There remains uncertainty about how quickly inflation will decline.

The bank is taking a measured approach to interest rate cuts.

The development of price inflation is crucial for the future development of the cash interest rate.

Market reaction

At the time of writing, the NZD/USD pair is trading 0.13% lower on the day, trading at 0.5983.

RBNZ Frequently Asked Questions

The Reserve Bank of New Zealand (RBNZ) is the country’s central bank. Its economic objectives are to achieve and maintain price stability – which is achieved when inflation, as measured by the Consumer Price Index (CPI), is between 1% and 3% – and to promote maximum sustainable employment.

The Monetary Policy Committee (MPC) of the Reserve Bank of New Zealand (RBNZ) sets the appropriate value of the Official Cash Rate (OCR) according to its objectives. When inflation is above the target, the bank tries to contain it by raising its policy rate. This makes it more expensive for households and businesses to borrow money and thus cools the economy. Higher interest rates are generally positive for the New Zealand dollar (NZD) as they lead to higher returns and make the country more attractive to investors. On the contrary, lower interest rates tend to weaken the NZD.

Employment is important to the Reserve Bank of New Zealand (RBNZ) because a tight labour market can fuel inflation.

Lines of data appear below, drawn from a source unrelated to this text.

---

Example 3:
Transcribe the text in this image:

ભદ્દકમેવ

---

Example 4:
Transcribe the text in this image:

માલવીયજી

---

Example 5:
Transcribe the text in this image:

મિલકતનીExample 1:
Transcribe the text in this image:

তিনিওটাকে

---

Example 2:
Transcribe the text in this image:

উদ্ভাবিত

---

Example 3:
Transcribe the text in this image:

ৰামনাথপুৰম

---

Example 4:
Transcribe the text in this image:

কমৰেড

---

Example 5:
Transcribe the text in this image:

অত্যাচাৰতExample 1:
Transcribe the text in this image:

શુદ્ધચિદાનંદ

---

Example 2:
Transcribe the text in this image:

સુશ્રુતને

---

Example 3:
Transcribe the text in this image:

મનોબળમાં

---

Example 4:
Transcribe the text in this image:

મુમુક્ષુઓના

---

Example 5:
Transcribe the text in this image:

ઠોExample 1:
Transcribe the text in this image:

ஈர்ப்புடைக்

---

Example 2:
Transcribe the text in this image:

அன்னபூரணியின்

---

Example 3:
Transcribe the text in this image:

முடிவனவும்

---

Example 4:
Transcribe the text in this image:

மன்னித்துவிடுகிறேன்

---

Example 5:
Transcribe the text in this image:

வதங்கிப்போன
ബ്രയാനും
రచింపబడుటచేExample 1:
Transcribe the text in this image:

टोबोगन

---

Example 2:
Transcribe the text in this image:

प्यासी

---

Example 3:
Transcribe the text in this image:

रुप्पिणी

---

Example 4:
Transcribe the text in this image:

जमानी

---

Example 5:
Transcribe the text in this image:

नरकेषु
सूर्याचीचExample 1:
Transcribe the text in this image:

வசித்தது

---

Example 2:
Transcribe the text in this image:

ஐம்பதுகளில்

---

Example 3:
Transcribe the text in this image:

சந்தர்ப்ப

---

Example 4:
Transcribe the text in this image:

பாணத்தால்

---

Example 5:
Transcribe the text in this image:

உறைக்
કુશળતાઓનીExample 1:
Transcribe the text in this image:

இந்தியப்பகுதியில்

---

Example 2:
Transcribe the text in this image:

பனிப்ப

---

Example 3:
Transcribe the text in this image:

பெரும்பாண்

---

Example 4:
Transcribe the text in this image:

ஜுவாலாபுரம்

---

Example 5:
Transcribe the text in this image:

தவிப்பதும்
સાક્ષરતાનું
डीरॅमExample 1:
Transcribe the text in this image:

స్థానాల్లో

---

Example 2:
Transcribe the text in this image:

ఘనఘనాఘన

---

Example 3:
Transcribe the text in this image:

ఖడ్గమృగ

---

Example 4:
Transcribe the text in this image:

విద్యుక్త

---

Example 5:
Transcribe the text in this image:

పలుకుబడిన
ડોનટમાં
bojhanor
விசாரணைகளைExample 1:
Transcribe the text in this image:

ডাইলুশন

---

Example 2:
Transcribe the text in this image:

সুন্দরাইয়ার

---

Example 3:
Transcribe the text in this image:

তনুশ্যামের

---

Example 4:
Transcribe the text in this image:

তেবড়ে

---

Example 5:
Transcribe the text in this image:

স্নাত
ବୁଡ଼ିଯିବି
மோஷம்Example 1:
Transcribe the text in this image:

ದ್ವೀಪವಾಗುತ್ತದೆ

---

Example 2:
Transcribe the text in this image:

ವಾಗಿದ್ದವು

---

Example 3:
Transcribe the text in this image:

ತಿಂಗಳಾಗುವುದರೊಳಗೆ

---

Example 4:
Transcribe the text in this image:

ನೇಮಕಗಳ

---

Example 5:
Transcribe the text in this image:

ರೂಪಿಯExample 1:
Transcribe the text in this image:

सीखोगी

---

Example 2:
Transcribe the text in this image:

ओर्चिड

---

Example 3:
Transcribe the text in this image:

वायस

The RBNZ’s objective of “maximum sustainable employment” is defined as the highest use of labour resources that can be sustained over a sustained period without causing inflation to accelerate. “When employment is at its maximum sustainable level, there will be low and stable inflation. However, if employment is above the maximum sustainable level for too long, it will eventually cause prices to rise at an ever faster rate, forcing the MPC to raise interest rates to keep inflation under control,” the bank says.

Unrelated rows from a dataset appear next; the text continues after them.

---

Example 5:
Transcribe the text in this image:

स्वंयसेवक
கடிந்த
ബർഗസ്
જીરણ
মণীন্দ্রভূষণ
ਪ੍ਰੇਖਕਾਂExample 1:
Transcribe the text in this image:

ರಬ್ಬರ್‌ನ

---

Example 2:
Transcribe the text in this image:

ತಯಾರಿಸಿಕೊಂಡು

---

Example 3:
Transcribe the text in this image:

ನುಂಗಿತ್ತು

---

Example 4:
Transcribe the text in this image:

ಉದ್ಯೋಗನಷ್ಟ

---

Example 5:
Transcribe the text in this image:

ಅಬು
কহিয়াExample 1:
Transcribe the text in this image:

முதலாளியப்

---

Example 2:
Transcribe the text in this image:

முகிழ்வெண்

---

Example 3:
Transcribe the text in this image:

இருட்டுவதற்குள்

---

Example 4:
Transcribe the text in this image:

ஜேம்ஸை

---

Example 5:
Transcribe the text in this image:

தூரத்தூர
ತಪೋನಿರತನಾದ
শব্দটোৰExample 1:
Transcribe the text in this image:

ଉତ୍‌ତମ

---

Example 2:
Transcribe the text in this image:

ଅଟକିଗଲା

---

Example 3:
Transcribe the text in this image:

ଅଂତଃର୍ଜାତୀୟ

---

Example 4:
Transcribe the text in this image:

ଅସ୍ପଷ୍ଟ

In extreme situations, the Reserve Bank of New Zealand (RBNZ) can use a monetary policy tool called quantitative easing. QE is the process by which the RBNZ prints local currency and uses it to buy assets – usually government or corporate bonds – from banks and other financial institutions, with the goal of increasing the domestic money supply and stimulating economic activity. QE usually results in a weaker New Zealand dollar (NZD). QE is a last resort when the central bank’s objectives are unlikely to be achieved by simply lowering interest rates. The RBNZ has used it during the Covid-19 pandemic.